Мы растолкали доктора, и он сел, недоуменно поводя глазами. Хотел опять завалиться, но мы не дали.
– Хорошо бы сейчас водки хлебнуть, – сказал студент.
Мы хлебнули по глотку коньяку, и сон прошел совсем. Большой и черный четырехугольник дверей стал розоветь, покраснел – где-то за холмами показалось огромное молчаливое зарево, как будто среди ночи всходило солнце.
– Это далеко. Верст за двадцать.
– Мне холодно, – сказал доктор, ляскнув зубами.

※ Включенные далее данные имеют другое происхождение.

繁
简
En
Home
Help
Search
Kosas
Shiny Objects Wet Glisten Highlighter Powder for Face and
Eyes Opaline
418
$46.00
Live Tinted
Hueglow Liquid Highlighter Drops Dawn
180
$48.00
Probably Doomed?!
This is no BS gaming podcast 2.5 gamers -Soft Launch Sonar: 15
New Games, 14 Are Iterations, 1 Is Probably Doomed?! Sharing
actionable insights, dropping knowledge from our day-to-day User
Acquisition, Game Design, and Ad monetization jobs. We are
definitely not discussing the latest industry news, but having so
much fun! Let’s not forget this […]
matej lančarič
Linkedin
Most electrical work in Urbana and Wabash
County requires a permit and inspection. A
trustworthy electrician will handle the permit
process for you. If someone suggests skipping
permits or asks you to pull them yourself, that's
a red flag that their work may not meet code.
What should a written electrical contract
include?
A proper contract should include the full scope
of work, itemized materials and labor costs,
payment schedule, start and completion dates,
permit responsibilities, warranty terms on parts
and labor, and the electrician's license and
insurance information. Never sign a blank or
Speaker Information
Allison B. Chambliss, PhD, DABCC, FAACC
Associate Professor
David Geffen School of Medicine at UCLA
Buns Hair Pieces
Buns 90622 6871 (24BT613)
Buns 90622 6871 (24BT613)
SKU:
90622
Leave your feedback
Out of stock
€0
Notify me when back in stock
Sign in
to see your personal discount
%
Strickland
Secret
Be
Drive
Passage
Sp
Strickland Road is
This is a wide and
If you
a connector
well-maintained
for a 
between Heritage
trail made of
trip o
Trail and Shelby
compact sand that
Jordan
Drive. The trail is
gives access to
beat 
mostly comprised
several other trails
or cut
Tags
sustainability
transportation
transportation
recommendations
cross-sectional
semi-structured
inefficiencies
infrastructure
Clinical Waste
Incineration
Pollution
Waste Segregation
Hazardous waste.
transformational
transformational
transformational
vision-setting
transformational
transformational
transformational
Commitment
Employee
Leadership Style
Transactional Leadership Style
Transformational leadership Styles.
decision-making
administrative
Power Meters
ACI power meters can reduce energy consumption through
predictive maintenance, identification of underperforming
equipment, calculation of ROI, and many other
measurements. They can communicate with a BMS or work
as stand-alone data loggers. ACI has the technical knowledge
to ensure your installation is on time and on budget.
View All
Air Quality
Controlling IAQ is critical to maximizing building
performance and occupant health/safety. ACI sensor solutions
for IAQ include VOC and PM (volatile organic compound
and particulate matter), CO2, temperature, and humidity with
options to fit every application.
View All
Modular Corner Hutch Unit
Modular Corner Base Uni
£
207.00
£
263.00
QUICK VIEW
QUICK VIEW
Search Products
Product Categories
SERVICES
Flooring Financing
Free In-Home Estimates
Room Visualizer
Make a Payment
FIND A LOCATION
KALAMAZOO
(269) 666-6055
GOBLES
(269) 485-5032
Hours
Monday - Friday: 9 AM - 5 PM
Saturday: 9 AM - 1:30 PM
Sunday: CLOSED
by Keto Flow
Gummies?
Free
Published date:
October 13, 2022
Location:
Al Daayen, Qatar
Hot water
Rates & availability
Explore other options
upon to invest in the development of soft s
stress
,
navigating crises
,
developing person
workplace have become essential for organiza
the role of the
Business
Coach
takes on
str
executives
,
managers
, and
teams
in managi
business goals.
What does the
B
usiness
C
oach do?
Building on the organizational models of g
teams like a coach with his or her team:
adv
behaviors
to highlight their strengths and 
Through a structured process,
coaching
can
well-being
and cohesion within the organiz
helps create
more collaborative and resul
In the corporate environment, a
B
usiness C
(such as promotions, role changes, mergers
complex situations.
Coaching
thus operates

Студент выглянул за дверь и рукой поманил меня. Я посмотрел: в разных местах горизонта, молчаливой цепью, стояли такие же неподвижные зарева, как будто десятки солнц всходили одновременно. И уже не было так темно. Дальние холмы густо чернели, отчетливо вырезая ломаную и волнистую линию, а вблизи все было залито красным тихим светом, молчаливым и неподвижным. Я взглянул на студента: лицо его было окрашено в тот же красный призрачный цвет крови, превратившейся в воздух и свет.
– Много раненых? – спросил я.
Он махнул рукой.
– Много сумасшедших. Больше, чем раненых.
– Настоящих?
– А то каких же?
Он смотрел на меня, и в его глазах было то же остановившееся, дикое, полное холодного ужаса, как и у того солдата, что умер от солнечного удара.
– Перестаньте, – сказал я, отворачиваясь.
– Доктор тоже сумасшедший. Вы посмотрите-ка на него.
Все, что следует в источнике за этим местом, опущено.